Inland Northwest, High Desert
Preserving Evergreen Boughs
When you bring in evergreen boughs for holiday decorations, first soak the cut ends in a bucket of water for 2 hours. Then set a chunk of water-absorbing, Styrofoam material (found in craft stores) to hold the cut branches in a container that's large enough for your evergreens and insert the branches.
Recutting Christmas Trees
Precut Christmas trees need to be recut again before you bring them indoors. Take a few inches off the trunk and immediately plunk it into a large bucket of water and let it soak up as much as it can. Once you put the tree up, keep its basin filled with water. A six-foot Douglas fir can drink several quarts of water every day in the house.
A heavy wet snow on shrub branches can put too much weight on them, often causing them to break. If the snowfall is wet and heavy, you should make it a point to shake off or gently remove the excess snow before any damage occurs. You don't have to remove all the snow. Leave some as a winter protection.

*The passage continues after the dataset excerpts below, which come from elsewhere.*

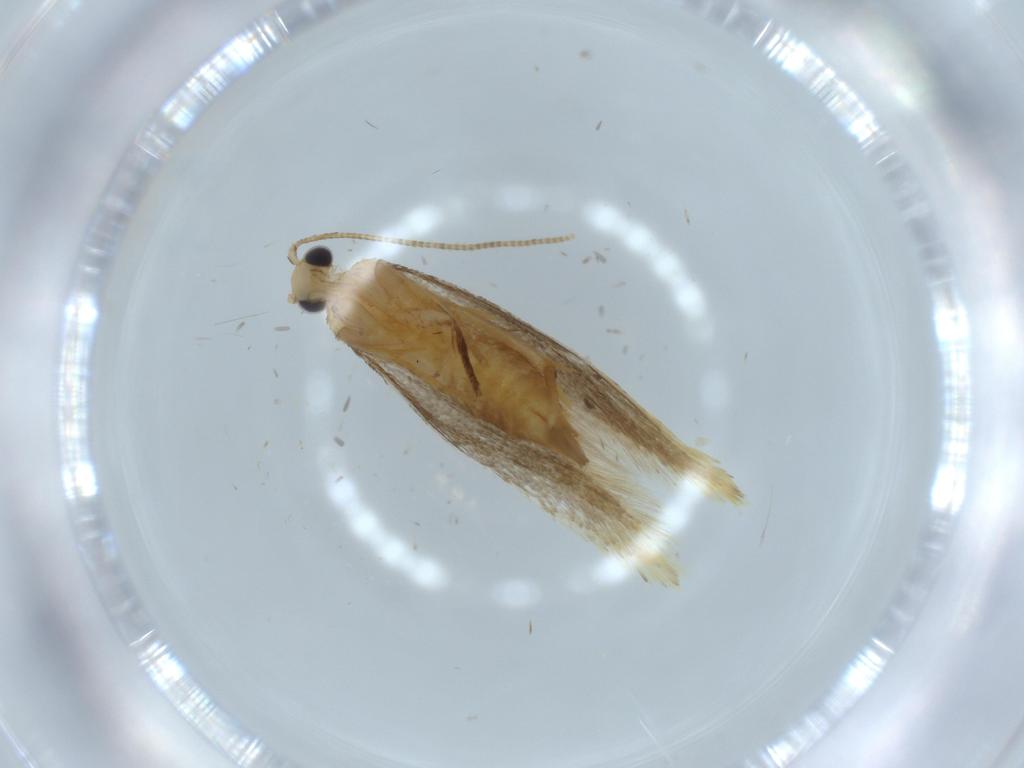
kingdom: Animalia
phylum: Arthropoda
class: Insecta
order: Lepidoptera
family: Tineidae
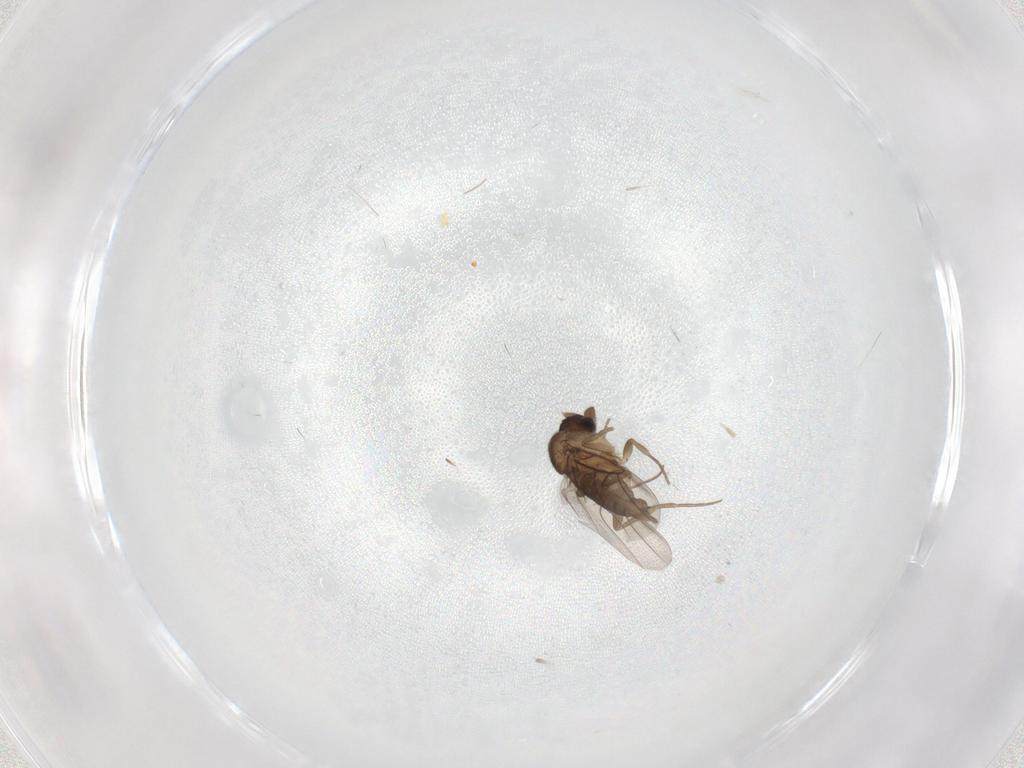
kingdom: Animalia
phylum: Arthropoda
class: Insecta
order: Diptera
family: Phoridae
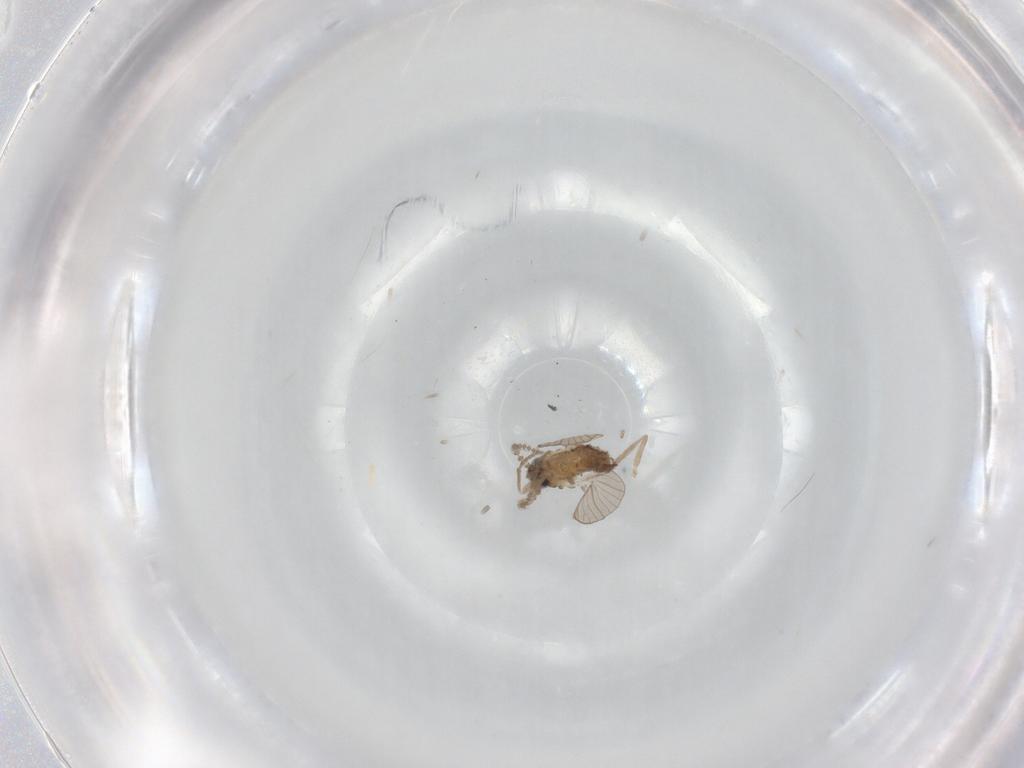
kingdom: Animalia
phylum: Arthropoda
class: Insecta
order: Diptera
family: Psychodidae
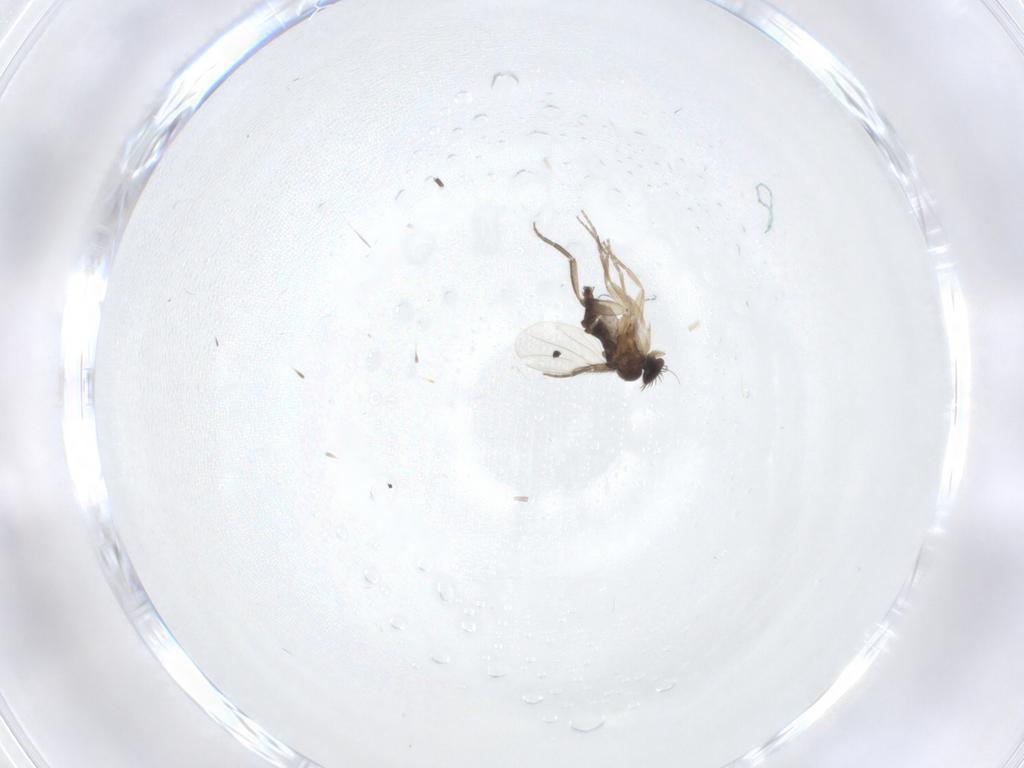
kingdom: Animalia
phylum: Arthropoda
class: Insecta
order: Diptera
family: Phoridae
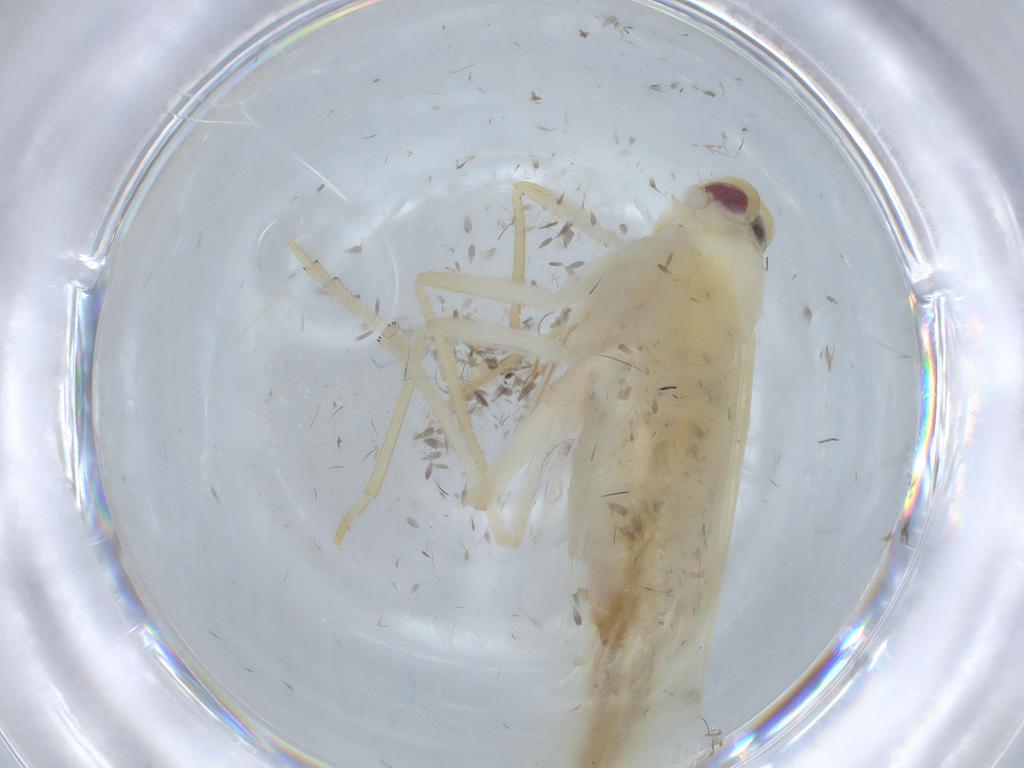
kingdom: Animalia
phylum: Arthropoda
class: Insecta
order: Hemiptera
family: Derbidae
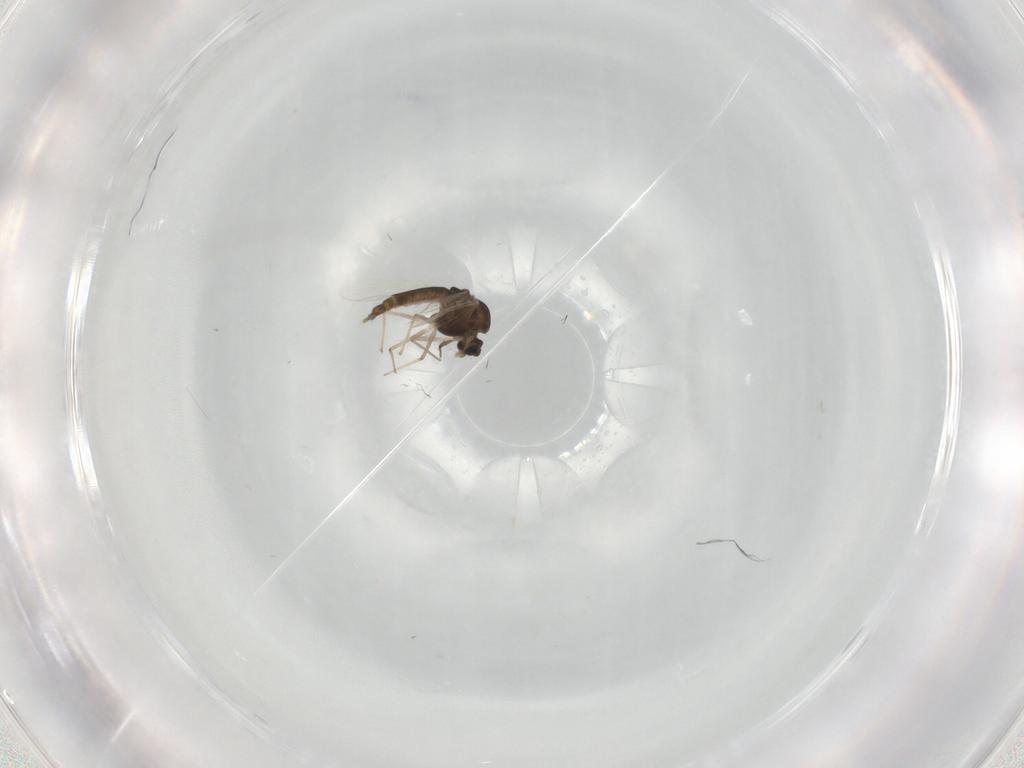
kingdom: Animalia
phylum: Arthropoda
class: Insecta
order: Diptera
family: Chironomidae
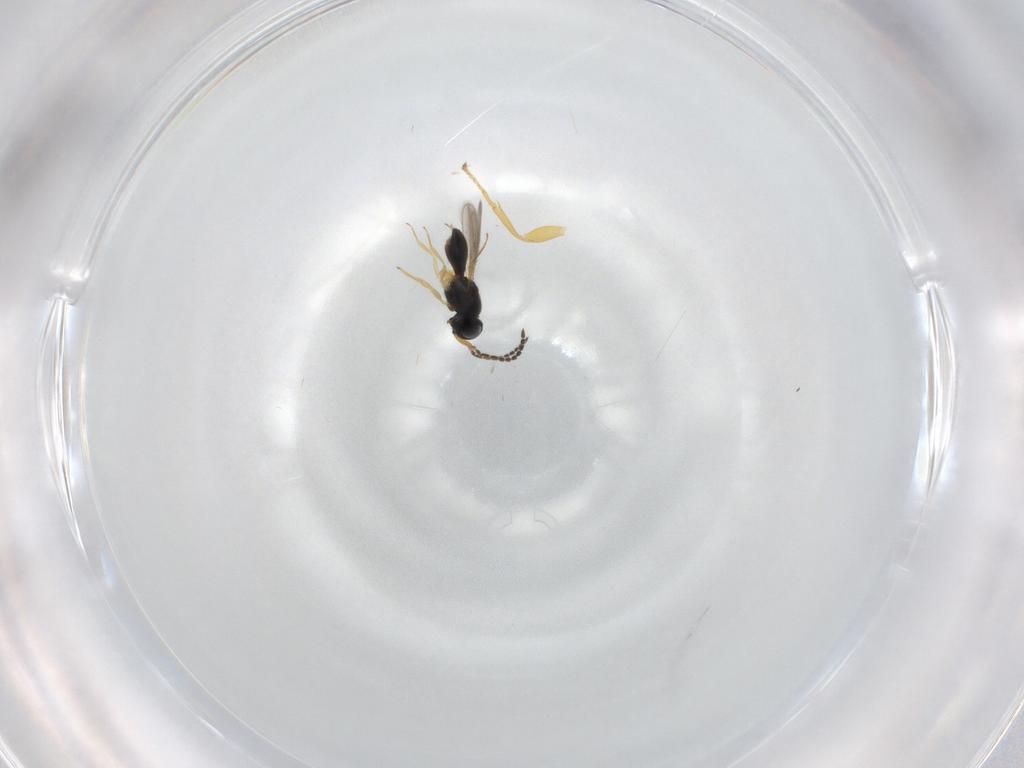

Once the perennials have been touched by frost, they can be cut back to 6 inches from the soil. If you want to move daisies and other perennials, here's how. Dig around the edges of the plant and lift the intact root ball to move it to the new location. Have the new hole already dug and ready to receive the plant.
Perennial Seeds for Birds
If you want to encourage birds to live off the "natural" seeds in the garden, don't cut back your perennial flowers and grasses. Instead, leave the seed heads on for the birds. They flock to my yard to take advantage of the smorgasbord in the garden. When they're finished eating, cut the plants back and fill up the feeders.